Nel caso dei lombardi, la precedente domanda d'iscrizione era stata rigettata a causa del ritardo nel rendere noto quale stadio avrebbe ospitato le gare casalinghe, visto che il 'Rigamonti-Ceppi' non è ancora omologato per la Serie B, conquistata dopo 50 anni di assenza.
Il nulla osta per il trasferimento all'Euganeo di Padova era arrivato in ritardo, ma l'ok giunto dalla commissione criteri infrastrutturali ha convinto la FIGC ad iscrivere il Lecco al nuovo campionato di B.
La Reggina, invece, è stata esclusa per colpa del mancato pagamento di 3 milioni di debiti accumulati durante l'anno: i calabresi hanno 48 ore di tempo per presentare un nuovo ricorso al Collegio di Garanzia del CONI (l'udienza dovrebbe tenersi tra il 20 e il 21 luglio), mentre un'eventuale udienza al TAR avrebbe luogo il 2 agosto.
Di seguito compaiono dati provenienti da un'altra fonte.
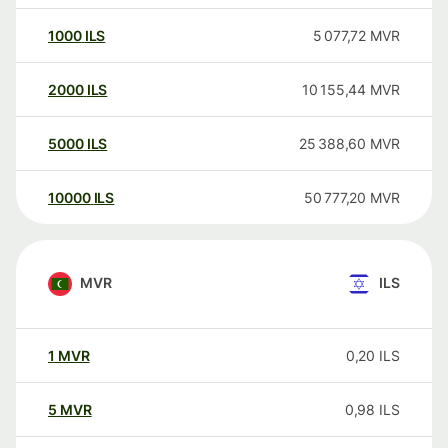
1000
ILS
5 077,72
MVR
2000
ILS
10 155,44
MVR
5000
ILS
25 388,60
MVR
10000
ILS
50 777,20
MVR
MVR
ILS
1
MVR
0,20
ILS
5
MVR
0,98
ILS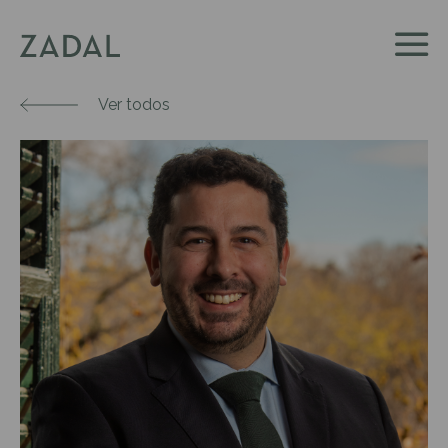
Ver todos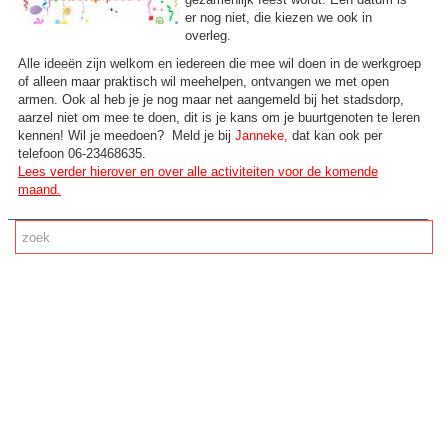
er nog niet, die kiezen we ook in
overleg.
Alle ideeën zijn welkom en iedereen die mee wil doen in de werkgroep
of alleen maar praktisch wil meehelpen, ontvangen we met open
armen. Ook al heb je je nog maar net aangemeld bij het stadsdorp,
aarzel niet om mee te doen, dit is je kans om je buurtgenoten te leren
kennen! Wil je meedoen? Meld je bij
Janneke
,
dat kan ook per
telefoon 06-23468635.
Lees verder hierover en over alle activiteiten voor de komende
maand.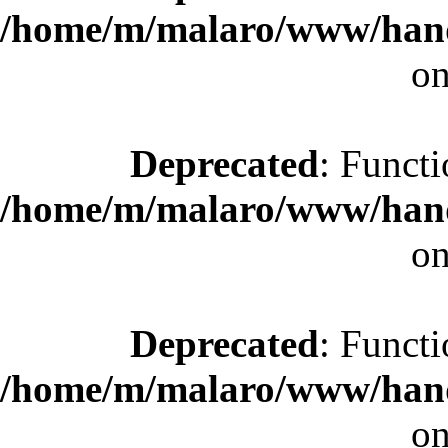
/home/m/malaro/www/hande
on
Deprecated
: Functi
/home/m/malaro/www/hande
on
Deprecated
: Functi
/home/m/malaro/www/hande
on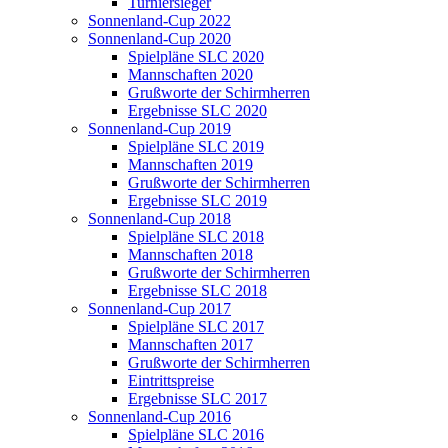
Turniersieger
Sonnenland-Cup 2022
Sonnenland-Cup 2020
Spielpläne SLC 2020
Mannschaften 2020
Grußworte der Schirmherren
Ergebnisse SLC 2020
Sonnenland-Cup 2019
Spielpläne SLC 2019
Mannschaften 2019
Grußworte der Schirmherren
Ergebnisse SLC 2019
Sonnenland-Cup 2018
Spielpläne SLC 2018
Mannschaften 2018
Grußworte der Schirmherren
Ergebnisse SLC 2018
Sonnenland-Cup 2017
Spielpläne SLC 2017
Mannschaften 2017
Grußworte der Schirmherren
Eintrittspreise
Ergebnisse SLC 2017
Sonnenland-Cup 2016
Spielpläne SLC 2016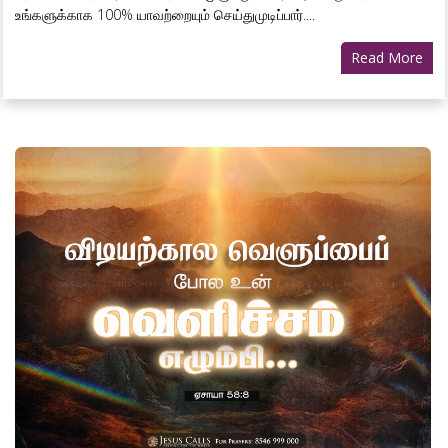
உங்களுக்காக 100% யாவற்றையும் செய்துமுடிப்பார்....
Read More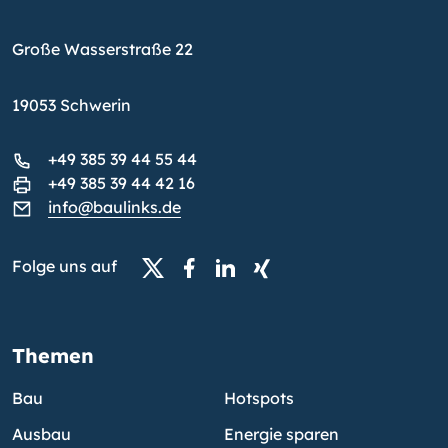
Große Wasserstraße 22
19053 Schwerin
+49 385 39 44 55 44
+49 385 39 44 42 16
info@baulinks.de
Folge uns auf
Themen
Bau
Hotspots
Ausbau
Energie sparen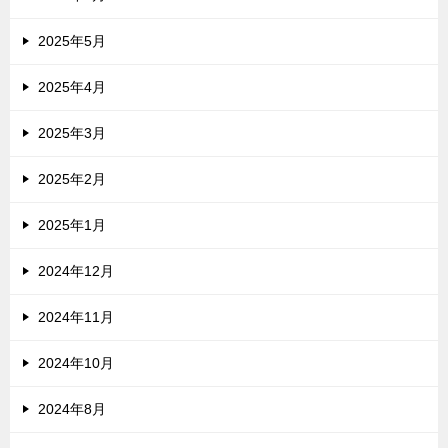
2025年5月
2025年4月
2025年3月
2025年2月
2025年1月
2024年12月
2024年11月
2024年10月
2024年8月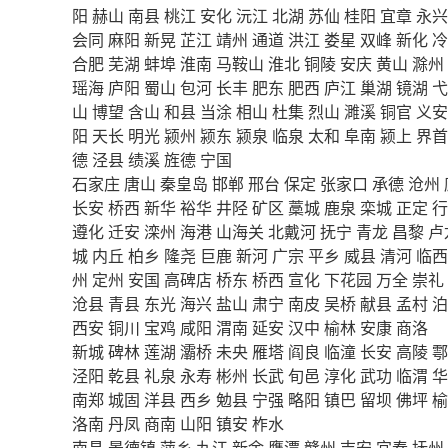
阳
赫山
南县
桃江
安化
沅江
北湖
苏仙
桂阳
宜章
永兴
会同
麻阳
新晃
芷江
靖州
通道
洪江
娄星
双峰
新化
冷
合肥
芜湖
蚌埠
淮南
马鞍山
淮北
铜陵
安庆
黄山
滁州
瑶海
庐阳
蜀山
包河
长丰
肥东
肥西
庐江
巢湖
镜湖
弋
山
博望
含山
和县
当涂
相山
杜集
烈山
濉溪
铜官
义安
阳
天长
明光
颍州
颍东
颍泉
临泉
太和
阜南
颍上
界首
德
泾县
绩溪
旌德
宁国
石家庄
唐山
秦皇岛
邯郸
邢台
保定
张家口
承德
沧州
长安
桥西
新华
裕华
井陉
矿区
藁城
鹿泉
栾城
正定
行
遵化
迁安
滦州
海港
山海关
北戴河
抚宁
青龙
昌黎
卢
城
内丘
柏乡
隆尧
巨鹿
新河
广宗
平乡
威县
清河
临西
州
定州
安国
高碑店
桥东
桥西
宣化
下花园
万全
崇礼
沧县
青县
东光
海兴
盐山
肃宁
南皮
吴桥
献县
孟村
泊
西安
铜川
宝鸡
咸阳
渭南
延安
汉中
榆林
安康
商洛
新城
碑林
莲湖
灞桥
未央
雁塔
阎良
临潼
长安
高陵
鄠
泾阳
乾县
礼泉
永寿
彬州
长武
旬邑
淳化
武功
临渭
华
南郑
城固
洋县
西乡
勉县
宁强
略阳
镇巴
留坝
佛坪
榆
洛南
丹凤
商南
山阳
镇安
柞水
南昌
景德镇
萍乡
九江
新余
鹰潭
赣州
吉安
宜春
抚州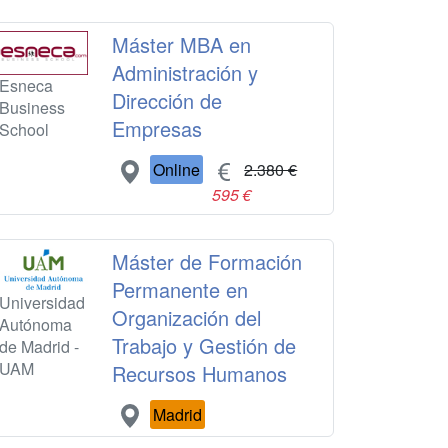
Máster MBA en
Administración y
Esneca
Dirección de
Business
Empresas
School
Online
2.380 €
595 €
Máster de Formación
Permanente en
Universidad
Organización del
Autónoma
Trabajo y Gestión de
de Madrid -
UAM
Recursos Humanos
Madrid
Torna a sperare in un ripescaggio il Brescia, spettatore più che interessato della vicenda.
Stesso iter per quanto riguarda il Siena, per cui lo spettro della ripartenza dai dilettanti incombe sempre di più: in caso di conferma dell'esclusione, a prendere il posto dei toscani sarà con ogni probabilità la nuova formazione Under 23 dell'Atalanta.